Aucun cessez-le-feu sur Internet : une confrontation cybernétique prolongée entre Israël et l’Iran


Malgré l’accord mettant fin à la guerre, la confrontation entre Israël et l’Iran se poursuit dans un espace éloigné des missiles et des avions de combat : Internet et les cyberattaques.

Yossi Karadi, directeur général de la Direction nationale israélienne de la cybersécurité, a déclaré dans un entretien accordé au journal allemand Die Welt, que le nombre de cyberattaques menées par l’Iran contre Israël avait fortement augmenté depuis le début de la guerre américano-israélienne contre Téhéran cette année.

Yossi Karadi a indiqué au quotidien que les autorités israéliennes avaient « enregistré environ 1 600 incidents cybernétiques hostiles en juin 2025 durant les opérations militaires israéliennes contre l’Iran ».

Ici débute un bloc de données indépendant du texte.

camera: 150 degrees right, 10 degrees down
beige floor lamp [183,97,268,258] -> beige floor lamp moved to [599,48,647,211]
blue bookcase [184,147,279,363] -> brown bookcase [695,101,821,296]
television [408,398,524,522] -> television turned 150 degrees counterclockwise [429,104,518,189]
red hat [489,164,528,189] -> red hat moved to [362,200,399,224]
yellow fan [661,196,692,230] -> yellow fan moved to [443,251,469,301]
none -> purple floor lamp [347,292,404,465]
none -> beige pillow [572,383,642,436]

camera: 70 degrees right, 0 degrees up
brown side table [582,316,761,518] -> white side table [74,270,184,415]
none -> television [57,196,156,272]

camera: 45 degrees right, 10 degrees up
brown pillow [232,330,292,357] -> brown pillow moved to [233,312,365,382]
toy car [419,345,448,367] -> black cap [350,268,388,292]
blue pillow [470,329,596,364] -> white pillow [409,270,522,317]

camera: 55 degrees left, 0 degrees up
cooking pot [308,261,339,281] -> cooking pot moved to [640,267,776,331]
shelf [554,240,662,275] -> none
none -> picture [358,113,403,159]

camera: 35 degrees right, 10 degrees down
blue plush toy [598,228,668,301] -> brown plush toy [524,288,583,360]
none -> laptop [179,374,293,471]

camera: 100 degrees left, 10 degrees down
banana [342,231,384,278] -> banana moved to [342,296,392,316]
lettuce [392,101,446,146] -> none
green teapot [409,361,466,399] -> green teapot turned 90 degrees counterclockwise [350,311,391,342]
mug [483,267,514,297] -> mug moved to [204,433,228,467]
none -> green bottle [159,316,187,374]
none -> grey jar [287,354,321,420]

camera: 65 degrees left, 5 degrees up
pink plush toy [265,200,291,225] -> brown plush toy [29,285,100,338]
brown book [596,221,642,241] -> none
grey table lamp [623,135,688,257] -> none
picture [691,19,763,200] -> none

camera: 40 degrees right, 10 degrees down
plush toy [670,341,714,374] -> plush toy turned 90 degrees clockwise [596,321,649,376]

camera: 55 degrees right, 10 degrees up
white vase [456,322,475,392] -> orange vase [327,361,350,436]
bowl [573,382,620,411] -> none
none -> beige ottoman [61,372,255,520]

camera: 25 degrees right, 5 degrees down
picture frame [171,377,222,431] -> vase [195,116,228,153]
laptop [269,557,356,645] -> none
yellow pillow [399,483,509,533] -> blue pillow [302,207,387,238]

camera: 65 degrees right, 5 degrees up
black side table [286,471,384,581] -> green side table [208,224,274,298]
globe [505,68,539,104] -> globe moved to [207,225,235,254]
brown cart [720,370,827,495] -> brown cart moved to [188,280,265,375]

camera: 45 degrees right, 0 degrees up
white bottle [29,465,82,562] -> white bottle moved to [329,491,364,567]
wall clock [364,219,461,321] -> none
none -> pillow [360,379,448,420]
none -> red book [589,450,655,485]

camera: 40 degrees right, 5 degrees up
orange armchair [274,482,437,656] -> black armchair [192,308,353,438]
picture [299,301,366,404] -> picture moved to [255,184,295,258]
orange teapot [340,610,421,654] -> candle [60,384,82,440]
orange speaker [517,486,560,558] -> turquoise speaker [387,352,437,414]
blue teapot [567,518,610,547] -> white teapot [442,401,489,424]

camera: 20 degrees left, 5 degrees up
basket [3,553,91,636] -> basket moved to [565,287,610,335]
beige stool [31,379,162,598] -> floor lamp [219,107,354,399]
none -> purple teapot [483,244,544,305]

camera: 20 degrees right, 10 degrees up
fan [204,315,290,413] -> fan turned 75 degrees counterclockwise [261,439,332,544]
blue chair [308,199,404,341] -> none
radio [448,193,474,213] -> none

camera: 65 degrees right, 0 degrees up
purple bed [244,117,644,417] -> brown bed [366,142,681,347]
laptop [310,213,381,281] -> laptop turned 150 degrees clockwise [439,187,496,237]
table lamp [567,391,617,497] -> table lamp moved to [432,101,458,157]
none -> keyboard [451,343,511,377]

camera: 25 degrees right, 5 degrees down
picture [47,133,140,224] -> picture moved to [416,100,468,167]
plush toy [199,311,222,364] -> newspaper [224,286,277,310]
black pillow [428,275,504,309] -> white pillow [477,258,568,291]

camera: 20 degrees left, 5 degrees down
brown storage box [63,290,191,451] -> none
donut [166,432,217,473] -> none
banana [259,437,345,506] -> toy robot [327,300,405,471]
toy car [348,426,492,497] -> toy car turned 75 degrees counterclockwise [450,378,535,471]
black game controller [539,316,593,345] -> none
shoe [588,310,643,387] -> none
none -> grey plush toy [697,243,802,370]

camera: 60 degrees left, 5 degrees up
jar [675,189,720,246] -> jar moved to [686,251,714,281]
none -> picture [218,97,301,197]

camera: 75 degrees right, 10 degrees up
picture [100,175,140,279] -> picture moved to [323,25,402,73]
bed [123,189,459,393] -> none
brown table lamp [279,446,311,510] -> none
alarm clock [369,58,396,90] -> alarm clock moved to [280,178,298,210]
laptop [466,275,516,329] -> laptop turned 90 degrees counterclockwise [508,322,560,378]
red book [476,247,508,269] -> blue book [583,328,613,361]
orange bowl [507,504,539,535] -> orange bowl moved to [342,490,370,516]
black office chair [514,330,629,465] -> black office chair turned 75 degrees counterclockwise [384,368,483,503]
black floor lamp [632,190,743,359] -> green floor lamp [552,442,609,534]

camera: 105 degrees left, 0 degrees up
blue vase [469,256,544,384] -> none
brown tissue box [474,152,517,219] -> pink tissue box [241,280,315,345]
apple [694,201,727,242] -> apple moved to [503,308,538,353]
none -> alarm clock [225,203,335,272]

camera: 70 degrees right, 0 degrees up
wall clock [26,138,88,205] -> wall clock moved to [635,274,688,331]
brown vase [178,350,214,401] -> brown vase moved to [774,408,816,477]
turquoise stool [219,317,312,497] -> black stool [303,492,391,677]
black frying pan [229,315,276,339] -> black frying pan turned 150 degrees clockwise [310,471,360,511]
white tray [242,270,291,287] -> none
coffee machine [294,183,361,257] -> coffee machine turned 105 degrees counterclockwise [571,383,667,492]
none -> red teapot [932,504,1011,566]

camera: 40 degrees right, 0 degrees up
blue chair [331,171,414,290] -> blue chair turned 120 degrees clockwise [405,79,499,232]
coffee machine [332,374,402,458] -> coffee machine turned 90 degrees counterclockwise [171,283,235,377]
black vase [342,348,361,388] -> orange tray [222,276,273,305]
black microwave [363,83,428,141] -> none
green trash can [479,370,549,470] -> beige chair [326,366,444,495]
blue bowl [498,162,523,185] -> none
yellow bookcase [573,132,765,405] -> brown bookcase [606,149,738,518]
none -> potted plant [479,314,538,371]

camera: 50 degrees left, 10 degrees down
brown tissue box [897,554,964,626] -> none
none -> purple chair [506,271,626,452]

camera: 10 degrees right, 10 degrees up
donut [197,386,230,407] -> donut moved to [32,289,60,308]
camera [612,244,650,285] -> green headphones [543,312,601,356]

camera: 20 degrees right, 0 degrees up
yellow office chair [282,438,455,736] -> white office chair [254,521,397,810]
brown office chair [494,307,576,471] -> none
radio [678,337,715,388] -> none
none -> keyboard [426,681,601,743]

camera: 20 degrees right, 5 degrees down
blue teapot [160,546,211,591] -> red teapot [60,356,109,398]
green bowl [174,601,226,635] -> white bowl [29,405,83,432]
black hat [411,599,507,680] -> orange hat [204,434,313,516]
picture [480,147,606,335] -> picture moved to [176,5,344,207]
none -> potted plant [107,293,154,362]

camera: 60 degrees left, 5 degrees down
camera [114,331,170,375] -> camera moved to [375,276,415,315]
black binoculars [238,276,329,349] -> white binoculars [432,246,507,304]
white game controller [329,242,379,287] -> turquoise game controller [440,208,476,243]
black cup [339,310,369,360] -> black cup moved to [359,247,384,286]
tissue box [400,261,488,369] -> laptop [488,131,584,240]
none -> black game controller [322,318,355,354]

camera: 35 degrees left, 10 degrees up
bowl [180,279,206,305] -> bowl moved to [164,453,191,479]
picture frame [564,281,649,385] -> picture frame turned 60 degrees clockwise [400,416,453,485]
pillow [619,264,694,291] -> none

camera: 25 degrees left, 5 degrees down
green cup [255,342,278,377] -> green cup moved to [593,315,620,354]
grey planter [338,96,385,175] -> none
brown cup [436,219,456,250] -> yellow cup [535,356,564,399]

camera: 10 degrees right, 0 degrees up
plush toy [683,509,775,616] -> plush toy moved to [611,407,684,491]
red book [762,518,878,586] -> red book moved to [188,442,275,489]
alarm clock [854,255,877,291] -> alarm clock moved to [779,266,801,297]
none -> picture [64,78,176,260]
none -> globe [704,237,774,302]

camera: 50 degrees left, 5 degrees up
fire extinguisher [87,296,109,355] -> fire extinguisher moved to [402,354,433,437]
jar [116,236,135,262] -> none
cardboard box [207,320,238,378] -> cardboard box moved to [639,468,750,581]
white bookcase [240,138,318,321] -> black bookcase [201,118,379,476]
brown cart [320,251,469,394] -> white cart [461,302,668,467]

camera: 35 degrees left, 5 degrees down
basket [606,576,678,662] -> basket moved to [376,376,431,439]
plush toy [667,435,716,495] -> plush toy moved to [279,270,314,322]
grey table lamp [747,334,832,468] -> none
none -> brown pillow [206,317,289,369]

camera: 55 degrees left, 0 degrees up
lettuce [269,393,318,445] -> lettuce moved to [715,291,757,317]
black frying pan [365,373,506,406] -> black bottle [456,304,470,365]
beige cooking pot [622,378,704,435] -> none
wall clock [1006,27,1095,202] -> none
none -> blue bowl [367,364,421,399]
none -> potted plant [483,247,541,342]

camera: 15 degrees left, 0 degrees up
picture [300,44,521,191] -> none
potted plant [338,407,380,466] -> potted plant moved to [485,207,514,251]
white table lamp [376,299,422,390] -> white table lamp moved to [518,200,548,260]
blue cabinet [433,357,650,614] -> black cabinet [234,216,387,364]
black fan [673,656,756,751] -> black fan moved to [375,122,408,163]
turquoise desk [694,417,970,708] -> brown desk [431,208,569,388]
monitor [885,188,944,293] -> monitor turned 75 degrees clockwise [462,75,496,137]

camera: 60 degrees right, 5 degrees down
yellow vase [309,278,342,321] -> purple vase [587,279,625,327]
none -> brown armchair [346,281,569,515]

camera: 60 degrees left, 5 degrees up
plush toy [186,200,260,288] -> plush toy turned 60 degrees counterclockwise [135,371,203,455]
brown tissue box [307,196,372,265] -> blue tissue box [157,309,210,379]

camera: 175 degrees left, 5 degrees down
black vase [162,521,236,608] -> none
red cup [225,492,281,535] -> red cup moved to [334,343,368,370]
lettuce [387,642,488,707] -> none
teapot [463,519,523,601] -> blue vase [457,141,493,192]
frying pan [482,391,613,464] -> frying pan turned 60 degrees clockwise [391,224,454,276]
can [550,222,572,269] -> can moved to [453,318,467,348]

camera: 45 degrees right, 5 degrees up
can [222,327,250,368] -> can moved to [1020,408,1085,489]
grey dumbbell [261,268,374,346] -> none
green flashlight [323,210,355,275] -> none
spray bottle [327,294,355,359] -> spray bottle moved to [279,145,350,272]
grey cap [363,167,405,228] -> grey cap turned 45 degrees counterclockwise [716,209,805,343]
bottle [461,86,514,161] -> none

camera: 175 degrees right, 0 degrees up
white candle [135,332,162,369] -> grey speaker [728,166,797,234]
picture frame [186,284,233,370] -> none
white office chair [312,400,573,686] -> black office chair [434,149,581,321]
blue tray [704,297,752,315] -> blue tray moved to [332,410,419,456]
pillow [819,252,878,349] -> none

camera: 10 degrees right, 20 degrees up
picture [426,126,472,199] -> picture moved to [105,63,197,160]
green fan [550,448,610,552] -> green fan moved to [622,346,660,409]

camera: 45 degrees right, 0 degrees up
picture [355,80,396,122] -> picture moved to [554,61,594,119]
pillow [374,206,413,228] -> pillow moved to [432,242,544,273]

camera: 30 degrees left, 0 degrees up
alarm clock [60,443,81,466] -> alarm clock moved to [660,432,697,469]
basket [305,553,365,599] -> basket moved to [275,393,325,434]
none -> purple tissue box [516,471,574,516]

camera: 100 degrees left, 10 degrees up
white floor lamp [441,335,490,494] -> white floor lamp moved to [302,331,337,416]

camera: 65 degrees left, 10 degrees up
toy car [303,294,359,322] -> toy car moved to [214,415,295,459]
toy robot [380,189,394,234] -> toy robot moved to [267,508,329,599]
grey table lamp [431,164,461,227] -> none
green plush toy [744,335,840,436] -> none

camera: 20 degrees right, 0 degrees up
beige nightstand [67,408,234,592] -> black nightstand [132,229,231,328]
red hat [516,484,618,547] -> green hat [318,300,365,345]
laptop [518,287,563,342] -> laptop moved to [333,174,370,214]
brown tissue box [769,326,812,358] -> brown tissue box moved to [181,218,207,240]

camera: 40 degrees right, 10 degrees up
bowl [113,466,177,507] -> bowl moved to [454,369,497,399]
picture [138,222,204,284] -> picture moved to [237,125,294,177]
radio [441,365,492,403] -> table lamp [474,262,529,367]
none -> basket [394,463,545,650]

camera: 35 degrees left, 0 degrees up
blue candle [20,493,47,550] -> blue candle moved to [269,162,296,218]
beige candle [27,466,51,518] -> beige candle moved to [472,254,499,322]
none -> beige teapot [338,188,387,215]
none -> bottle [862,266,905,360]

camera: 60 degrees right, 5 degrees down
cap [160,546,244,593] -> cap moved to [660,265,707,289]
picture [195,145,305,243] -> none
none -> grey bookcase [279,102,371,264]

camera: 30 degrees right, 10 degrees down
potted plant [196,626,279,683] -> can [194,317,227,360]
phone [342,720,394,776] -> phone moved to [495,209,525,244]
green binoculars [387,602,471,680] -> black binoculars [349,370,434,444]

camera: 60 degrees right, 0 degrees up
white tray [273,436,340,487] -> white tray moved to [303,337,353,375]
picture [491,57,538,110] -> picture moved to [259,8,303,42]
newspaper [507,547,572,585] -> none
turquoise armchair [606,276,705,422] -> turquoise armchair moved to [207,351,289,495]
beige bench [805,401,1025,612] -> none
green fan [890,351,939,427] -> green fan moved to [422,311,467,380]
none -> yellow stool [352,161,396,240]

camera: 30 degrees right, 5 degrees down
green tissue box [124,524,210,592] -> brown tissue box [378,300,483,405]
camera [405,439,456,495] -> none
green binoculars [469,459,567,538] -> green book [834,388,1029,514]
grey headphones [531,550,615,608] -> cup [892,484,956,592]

Il a précisé que ce chiffre était passé, au cours du même mois de l’année 2026, à environ 4 800 incidents, malgré l’entrée en vigueur du cessez-le-feu.

Karadi a ajouté : « Certains groupes disposent de compétences très avancées… Nous sommes capables d’y faire face, mais nous devons les prendre très au sérieux. Contrairement au domaine militaire traditionnel, il n’existe aucun cessez-le-feu dans le cyberespace. »

Il a souligné que les attaques visaient les systèmes utilisés par les infrastructures critiques d’Israël, les principales organisations, les petites et moyennes entreprises ainsi que les particuliers.

Il a également indiqué que des cabinets d’avocats et des cabinets d’expertise comptable figuraient parmi les structures de plus petite taille ayant été ciblées.

Il poursuit : « Jusqu’à présent, nous avons réussi à repousser les attaques visant les infrastructures critiques, et nous espérons pouvoir continuer à le faire. »

Il a ajouté que ces attaques se soldaient le plus souvent par l’effacement des systèmes informatiques des entreprises les plus vulnérables aux intrusions, sans toutefois citer de noms.

« Une architecture de piratage »

À propos de la structure des groupes de pirates informatiques iraniens, Karadi a expliqué : « On peut l’imaginer comme un système à plusieurs niveaux. Les unités de cyberattaque relevant de l’appareil sécuritaire iranien et du Corps des Gardiens de la révolution constituent le noyau principal de cette structure. »

Il a poursuivi : « S’y ajoutent des civils qui pratiquent le piratage soit par conviction idéologique, soit contre rémunération. Un autre niveau est constitué d’activistes qui cherchent à nuire à Israël et tentent, à travers leurs campagnes, d’influencer l’opinion publique. »

Selon la même source, Téhéran cherche également à recruter des groupes de cybercriminels à l’étranger. Ces groupes sont parfois des réseaux spécialisés dans l’extorsion, connus sous le nom de groupes de « logiciels malveillants » (malware), qui infiltrent généralement les systèmes informatiques des entreprises avant d’exiger une rançon en échange du rétablissement de l’accès à leurs infrastructures.